- _Opdracht_
Schrijf het stuk uit de tekst over burgerlijk procesrecht van "De regelingen van" tot en met "vonnis of beschikking)" opnieuw uit en vervang daarin "Tenuitvoerlegging" door "Executie".

- _Geciteerde passage_
Burgerlijk procesrecht
- Belang van het vak Burgerlijk procesrecht: Goed procederen kan het
verschil maken tussen recht hebben en recht krijgen.
- Het biedt middelen om bevoegdheden o.g.v. het materiële recht te
verwezen.
- Steeds is de achterliggende gedachte dat evenwicht wordt gezocht
tussen de belangen van eiser en verweerder, beiden moeten goed tot hun
recht kunnen komen ( fair trial; EVRM).
Functie van het burgerlijk procesrecht:
Burgerlijk procesrecht is er om vermogensrecht geldend te (kunnen) maken.
De regelingen van het burgerlijk procesrecht
A) Procedure (leidend tot rechterlijke beslissing) ( Boek 1): Stappen die je
daarin kunt en moet zetten
B) Tenuitvoerlegging (executie) van die beslissing ( Boek 2): Een
rechterlijke uitspraak die je uiteindelijk niet kunt afdwingen, daar heb je
eigenlijk niets aan.
Wetboek van Burgerlijke Rechtsvordering:
Eerste boek: Wijze van procederen (rechtbank, hof, HR)
Tweede boek: Tenuitvoerlegging ( van vonnis of beschikking)
Derde boek: Rechtspleging van onderscheiden aard
Vierde boek: Arbitrage
Burgerlijk wetboek
Titel 3.10 BW: Verhaalsrecht op goederen ( i.v.m. executie)
Titel 3.11 BW: Rechtsvorderingen, onder meer reële executie, verjaring.
EVRM (Art. 6)
Een ieder heeft recht op een eerlijke en openbare behandeling van zijn zaak
Binnen een redelijke termijn
Door een onafhankelijke en onpartijdige rechtelijke instantie
Vonnis moet in openbaar worden uitgesproken
Wet RO: Hier zijn de diverse rechterlijke instanties geregeld
Rechtbank (eerste aanleg, nota bene ook de kantonrechter)
Gerechtshof ( hoger beroep)
Hoge Raad (cassatie)
,Grondvorm civiele procedure
Er zijn ook varianten, waarin de situatie gecompliceerder is en er niet enkel
sprake is van één eiser en één verweerder.
- Er kan bijvoorbeeld door een rechtspersoon geprocedeerd worden
- Procedure tegen een advocatenkantoor, dan wordt niet alleen de advocaat
in kwestie betrokken ( bedrijfsaansprakelijkheid). Het gaat hier dan om
samenwerkingsverbanden (art. 51 Rv)
- Er kunnen ook meerdere eisers een procedure beginnen, zij kunnen dan
samen een vordering indienen.
- Je kunt daarnaast ook meerdere personen dagvaarden (art. 6:170 BW:
risicoaansprakelijkheid). Dat is dan efficiënter. Dit is niet altijd mogelijk, je
hebt er wel een grote mate van vrijheid in, maar het moet wel doelmatig zijn
de personen samen in de procedure te betrekken. Als het niet doelmatig is
dan kunnen de partijen zelf aanspraak maken, maar de rechter kan dit ook
ambtshalve beslissen.

- _Vermeldingen_

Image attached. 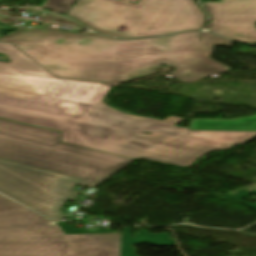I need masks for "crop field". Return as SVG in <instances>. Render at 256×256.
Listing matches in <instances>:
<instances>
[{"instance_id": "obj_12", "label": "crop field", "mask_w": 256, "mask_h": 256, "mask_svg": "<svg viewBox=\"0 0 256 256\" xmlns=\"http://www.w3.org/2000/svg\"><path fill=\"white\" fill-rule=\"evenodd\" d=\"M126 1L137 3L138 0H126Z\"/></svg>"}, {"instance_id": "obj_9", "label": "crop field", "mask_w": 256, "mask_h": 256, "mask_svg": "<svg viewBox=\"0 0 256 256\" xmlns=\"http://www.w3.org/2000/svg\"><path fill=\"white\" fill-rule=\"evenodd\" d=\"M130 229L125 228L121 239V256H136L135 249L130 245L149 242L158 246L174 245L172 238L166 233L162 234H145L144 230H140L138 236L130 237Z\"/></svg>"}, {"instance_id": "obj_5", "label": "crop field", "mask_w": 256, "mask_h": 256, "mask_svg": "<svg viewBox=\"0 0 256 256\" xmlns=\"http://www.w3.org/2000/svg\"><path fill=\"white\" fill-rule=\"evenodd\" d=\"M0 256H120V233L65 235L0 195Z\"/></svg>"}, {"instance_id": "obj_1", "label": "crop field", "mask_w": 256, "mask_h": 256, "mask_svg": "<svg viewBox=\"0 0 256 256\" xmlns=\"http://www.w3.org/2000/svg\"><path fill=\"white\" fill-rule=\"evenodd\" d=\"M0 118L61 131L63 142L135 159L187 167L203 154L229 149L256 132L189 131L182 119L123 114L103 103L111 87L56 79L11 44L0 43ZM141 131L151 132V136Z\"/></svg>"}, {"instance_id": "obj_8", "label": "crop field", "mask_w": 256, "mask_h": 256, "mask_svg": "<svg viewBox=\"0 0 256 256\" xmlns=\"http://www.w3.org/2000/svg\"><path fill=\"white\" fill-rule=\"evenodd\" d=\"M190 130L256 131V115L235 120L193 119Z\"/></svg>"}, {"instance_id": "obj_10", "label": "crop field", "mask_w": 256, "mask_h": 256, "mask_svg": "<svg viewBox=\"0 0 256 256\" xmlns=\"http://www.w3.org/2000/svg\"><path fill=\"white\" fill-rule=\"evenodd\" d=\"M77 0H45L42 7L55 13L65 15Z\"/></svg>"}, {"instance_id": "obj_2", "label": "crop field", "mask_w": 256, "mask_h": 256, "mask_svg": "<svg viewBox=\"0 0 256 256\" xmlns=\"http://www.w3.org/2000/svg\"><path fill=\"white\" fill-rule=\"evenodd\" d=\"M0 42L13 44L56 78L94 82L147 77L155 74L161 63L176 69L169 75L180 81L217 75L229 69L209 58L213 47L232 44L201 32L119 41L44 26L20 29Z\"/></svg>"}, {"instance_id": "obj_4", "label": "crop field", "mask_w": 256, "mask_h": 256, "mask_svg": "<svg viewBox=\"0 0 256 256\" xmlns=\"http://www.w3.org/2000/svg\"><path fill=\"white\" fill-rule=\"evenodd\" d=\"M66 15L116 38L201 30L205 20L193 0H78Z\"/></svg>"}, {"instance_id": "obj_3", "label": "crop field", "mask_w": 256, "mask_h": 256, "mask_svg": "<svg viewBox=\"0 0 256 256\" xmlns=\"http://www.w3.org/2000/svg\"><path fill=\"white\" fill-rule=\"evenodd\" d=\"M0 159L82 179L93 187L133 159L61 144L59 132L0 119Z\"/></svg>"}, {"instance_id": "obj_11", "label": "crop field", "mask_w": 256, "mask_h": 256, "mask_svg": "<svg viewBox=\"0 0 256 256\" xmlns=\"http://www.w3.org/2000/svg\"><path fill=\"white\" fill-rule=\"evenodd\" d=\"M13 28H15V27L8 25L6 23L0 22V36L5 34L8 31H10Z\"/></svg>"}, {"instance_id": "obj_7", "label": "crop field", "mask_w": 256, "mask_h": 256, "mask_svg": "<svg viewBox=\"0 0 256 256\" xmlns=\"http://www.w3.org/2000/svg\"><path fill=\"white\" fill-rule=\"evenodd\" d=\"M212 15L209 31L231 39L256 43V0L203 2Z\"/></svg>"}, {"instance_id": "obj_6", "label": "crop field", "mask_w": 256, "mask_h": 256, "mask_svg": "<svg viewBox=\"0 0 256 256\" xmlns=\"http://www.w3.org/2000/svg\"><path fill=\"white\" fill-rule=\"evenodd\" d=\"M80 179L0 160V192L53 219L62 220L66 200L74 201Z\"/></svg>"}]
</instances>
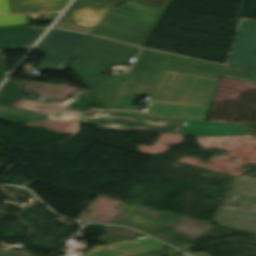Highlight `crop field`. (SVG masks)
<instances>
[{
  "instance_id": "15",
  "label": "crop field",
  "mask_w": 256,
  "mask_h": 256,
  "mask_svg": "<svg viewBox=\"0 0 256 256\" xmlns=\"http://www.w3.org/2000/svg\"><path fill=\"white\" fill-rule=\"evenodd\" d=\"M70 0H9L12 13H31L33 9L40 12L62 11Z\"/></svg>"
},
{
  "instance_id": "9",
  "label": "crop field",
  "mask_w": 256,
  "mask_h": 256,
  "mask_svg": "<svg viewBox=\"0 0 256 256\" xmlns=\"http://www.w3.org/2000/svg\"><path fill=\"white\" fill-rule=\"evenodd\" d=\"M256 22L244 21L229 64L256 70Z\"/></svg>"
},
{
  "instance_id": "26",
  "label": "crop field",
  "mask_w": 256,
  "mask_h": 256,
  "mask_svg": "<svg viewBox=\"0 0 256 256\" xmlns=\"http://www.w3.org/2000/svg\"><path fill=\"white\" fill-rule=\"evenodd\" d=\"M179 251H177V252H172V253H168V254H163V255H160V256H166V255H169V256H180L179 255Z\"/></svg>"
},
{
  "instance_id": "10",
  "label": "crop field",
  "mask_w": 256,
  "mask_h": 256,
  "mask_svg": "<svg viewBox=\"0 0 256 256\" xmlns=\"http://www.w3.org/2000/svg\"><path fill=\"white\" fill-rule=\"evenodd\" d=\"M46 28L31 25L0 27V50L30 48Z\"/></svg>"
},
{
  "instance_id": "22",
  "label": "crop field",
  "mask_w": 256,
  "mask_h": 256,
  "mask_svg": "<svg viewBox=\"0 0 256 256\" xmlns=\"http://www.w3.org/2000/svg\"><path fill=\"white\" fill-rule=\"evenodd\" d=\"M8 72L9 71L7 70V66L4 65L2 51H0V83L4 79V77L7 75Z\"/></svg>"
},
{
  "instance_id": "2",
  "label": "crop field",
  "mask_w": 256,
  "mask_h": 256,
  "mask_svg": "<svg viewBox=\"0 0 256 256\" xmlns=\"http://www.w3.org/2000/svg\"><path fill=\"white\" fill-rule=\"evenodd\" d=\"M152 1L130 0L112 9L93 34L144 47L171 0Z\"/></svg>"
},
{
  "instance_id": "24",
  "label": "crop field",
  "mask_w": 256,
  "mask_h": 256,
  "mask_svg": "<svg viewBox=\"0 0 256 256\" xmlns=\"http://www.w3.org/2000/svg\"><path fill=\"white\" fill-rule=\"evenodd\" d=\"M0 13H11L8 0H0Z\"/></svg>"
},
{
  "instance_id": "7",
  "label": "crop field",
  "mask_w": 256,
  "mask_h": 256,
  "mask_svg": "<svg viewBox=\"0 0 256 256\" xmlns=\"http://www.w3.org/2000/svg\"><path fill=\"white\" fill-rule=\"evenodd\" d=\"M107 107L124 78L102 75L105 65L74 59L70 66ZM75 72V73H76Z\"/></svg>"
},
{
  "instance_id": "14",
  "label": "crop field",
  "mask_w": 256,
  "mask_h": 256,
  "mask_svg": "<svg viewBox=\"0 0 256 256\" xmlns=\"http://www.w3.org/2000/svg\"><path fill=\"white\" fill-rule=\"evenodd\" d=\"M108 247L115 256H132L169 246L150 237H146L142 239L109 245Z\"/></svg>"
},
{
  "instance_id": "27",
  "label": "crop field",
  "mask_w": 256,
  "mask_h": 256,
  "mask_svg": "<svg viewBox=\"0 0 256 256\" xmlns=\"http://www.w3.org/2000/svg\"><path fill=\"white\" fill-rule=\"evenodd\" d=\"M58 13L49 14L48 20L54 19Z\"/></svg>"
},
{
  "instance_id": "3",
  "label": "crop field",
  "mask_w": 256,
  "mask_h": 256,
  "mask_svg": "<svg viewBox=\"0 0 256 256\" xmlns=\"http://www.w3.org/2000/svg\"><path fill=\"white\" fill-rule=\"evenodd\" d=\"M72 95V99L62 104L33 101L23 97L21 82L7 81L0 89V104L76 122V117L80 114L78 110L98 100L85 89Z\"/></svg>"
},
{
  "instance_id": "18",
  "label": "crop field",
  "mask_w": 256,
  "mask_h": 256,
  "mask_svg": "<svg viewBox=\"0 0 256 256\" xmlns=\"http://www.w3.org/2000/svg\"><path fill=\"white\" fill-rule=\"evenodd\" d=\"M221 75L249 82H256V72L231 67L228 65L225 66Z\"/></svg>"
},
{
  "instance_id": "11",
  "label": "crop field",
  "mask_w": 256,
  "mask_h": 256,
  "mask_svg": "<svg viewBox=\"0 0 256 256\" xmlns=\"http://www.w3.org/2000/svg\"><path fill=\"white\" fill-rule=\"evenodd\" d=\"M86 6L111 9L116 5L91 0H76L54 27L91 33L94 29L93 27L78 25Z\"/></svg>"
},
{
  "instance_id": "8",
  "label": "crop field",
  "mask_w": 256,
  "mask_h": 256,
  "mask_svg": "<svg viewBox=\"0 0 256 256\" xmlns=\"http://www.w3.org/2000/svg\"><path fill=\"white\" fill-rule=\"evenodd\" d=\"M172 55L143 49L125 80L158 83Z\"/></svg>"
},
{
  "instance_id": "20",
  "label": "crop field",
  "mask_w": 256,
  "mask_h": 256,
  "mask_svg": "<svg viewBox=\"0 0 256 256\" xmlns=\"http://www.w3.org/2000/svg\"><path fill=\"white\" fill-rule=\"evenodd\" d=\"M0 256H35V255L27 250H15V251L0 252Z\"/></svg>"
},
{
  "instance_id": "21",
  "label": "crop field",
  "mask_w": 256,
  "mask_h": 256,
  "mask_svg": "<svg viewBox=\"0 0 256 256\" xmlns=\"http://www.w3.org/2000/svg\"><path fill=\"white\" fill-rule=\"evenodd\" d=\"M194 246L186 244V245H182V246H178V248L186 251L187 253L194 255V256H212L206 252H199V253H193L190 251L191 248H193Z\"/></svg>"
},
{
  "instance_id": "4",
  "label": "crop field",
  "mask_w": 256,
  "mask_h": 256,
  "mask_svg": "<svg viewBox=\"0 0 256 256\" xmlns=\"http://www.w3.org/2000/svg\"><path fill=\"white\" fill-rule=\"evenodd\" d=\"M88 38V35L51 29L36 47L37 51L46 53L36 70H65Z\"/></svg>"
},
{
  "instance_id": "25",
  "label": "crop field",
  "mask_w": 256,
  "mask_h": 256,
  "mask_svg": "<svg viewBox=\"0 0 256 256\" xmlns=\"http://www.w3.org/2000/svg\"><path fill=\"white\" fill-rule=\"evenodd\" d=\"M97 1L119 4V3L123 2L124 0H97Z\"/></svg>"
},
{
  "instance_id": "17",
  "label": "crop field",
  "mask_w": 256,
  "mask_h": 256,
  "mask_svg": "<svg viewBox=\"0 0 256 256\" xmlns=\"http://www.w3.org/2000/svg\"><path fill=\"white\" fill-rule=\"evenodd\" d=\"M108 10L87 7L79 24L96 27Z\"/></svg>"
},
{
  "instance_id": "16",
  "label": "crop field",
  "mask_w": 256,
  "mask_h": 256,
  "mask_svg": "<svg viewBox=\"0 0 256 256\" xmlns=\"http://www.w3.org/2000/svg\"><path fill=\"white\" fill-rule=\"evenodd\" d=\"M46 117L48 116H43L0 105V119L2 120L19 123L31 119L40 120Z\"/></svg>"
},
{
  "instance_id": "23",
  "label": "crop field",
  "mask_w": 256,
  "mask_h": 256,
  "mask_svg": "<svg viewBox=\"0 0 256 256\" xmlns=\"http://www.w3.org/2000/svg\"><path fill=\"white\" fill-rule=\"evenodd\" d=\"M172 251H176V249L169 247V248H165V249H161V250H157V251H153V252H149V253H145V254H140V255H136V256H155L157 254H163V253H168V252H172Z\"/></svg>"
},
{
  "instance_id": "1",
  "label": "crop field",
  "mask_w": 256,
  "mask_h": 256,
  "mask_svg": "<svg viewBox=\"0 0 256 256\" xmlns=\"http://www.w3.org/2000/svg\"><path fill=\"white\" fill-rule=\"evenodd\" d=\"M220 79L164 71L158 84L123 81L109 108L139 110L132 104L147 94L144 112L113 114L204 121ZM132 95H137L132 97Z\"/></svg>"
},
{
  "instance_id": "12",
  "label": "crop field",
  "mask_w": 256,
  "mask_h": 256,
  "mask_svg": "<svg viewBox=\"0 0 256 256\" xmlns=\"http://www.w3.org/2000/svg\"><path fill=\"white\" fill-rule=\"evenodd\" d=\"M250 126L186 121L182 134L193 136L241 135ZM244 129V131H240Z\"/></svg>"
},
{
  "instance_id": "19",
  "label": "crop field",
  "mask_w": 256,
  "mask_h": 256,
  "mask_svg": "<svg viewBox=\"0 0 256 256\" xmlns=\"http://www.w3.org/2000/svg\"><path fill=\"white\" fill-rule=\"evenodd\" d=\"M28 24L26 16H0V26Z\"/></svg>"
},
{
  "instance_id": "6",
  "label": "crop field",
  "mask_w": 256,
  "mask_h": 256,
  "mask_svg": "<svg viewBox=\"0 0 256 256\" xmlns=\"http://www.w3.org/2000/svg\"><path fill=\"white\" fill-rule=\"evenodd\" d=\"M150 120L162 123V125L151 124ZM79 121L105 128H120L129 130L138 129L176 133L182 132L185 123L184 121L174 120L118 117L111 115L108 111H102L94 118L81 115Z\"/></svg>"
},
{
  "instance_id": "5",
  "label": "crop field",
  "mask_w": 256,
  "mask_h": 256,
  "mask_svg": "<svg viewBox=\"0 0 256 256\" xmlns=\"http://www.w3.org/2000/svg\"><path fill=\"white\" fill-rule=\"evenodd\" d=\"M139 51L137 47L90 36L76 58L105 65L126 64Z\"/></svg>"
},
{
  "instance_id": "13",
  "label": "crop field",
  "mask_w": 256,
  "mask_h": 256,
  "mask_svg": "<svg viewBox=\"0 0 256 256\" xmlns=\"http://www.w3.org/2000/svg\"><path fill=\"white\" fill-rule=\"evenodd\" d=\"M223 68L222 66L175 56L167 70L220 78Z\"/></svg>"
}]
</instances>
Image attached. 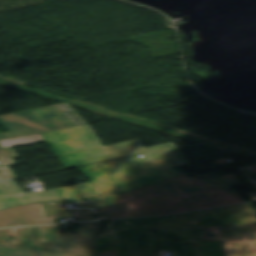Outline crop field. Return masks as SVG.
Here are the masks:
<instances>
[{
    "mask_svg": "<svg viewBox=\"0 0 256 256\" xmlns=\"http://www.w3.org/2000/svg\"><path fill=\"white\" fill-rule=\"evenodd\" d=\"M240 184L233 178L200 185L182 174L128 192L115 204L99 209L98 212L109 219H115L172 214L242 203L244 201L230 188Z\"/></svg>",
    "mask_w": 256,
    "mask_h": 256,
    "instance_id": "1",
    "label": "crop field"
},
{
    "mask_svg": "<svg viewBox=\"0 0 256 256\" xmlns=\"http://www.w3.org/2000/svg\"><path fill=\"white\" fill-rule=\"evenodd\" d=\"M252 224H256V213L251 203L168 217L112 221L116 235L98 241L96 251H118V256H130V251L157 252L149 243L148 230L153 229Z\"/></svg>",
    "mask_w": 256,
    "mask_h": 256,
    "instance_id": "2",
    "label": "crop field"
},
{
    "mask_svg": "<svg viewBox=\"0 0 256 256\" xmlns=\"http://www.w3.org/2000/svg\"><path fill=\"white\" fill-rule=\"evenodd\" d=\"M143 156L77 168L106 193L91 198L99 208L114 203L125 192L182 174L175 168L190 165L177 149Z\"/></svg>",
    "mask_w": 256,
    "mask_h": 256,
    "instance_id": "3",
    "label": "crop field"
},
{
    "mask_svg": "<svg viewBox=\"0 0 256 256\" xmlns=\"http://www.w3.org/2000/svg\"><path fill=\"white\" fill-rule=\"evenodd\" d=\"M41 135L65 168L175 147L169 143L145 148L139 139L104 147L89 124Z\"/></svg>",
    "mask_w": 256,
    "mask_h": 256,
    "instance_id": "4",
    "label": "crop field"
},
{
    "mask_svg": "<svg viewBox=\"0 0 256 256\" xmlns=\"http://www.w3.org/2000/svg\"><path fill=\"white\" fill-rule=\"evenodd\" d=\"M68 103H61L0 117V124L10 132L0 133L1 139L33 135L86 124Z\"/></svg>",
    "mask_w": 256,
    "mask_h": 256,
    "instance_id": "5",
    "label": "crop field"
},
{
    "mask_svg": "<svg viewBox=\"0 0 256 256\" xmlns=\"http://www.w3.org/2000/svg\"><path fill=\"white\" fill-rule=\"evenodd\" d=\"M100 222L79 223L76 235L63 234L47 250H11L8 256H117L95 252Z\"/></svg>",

- _Uitwerking_
De regelingen van het burgerlijk procesrecht
A) Procedure (leidend tot rechterlijke beslissing) ( Boek 1): Stappen die je
daarin kunt en moet zetten
B) Executie (executie) van die beslissing ( Boek 2): Een
rechterlijke uitspraak die je uiteindelijk niet kunt afdwingen, daar heb je
eigenlijk niets aan.
Wetboek van Burgerlijke Rechtsvordering:
Eerste boek: Wijze van procederen (rechtbank, hof, HR)
Tweede boek: Executie ( van vonnis of beschikking)